We spoke with Davenport last year. She once served as the town’s mayor and speaks out about what she calls a neglected system that’s gotten even worse over the years.
“I know this is a small town but people still live here. It’s just not right. It’s not being done right,” Davenport said.
More than a year ago, Governor John Bel Edwards established a Rural Water Infrastructure Committee to work with with local governments and federal agencies to identify water problems and find solutions. Powhatan was ruled as one of the most distressed in the state. So after a year what did the committee find?
“There’s too many variables going on and in that particular area we would really like to see some discussion on consolidating,” said Leslie Durham, Rural Water Infrastructure Committee.
Durham said they’ve sent an engineer to look for solutions and consolidating with a larger, neighboring system may be the way to fix it. But the catch is any solution will take years to implement because of the legal and financial process.

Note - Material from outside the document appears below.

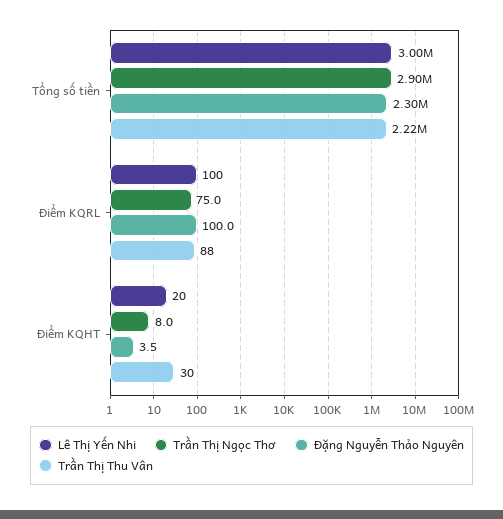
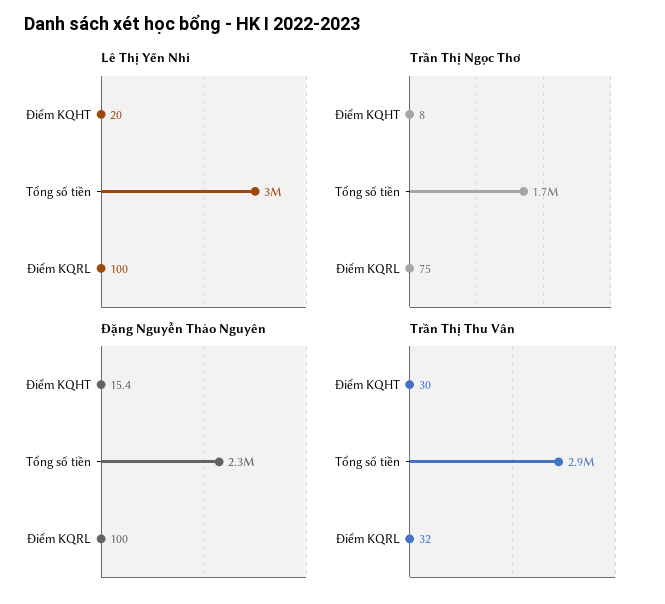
Trần Thị Ngọc Thơ, Tổng số tiền: 2900000 -> 1700000
Trần Thị Thu Vân, Tổng số tiền: 2220000 -> 2900000
Trần Thị Thu Vân, Điểm KQRL: 88 -> 32
Đặng Nguyễn Thảo Nguyên, Điểm KQHT: 3.5 -> 15.4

“It’s taken awhile to get to this point and does it awhile to get out of it. We’d love to just say ok let’s hand shake it and be done with it but there’s all kinds of other things that have to take place so it does take some time regardless of any other variables,” Durham said.
Davenport said she’s lived in Powhatan her whole life and wants to see real solutions happen for her grandchildren.
“I don’t think it should take years. This is people’s health,” Davenport said.
Until those solutions become concrete, the small town will continue seeing the brown water flowing out of their faucets.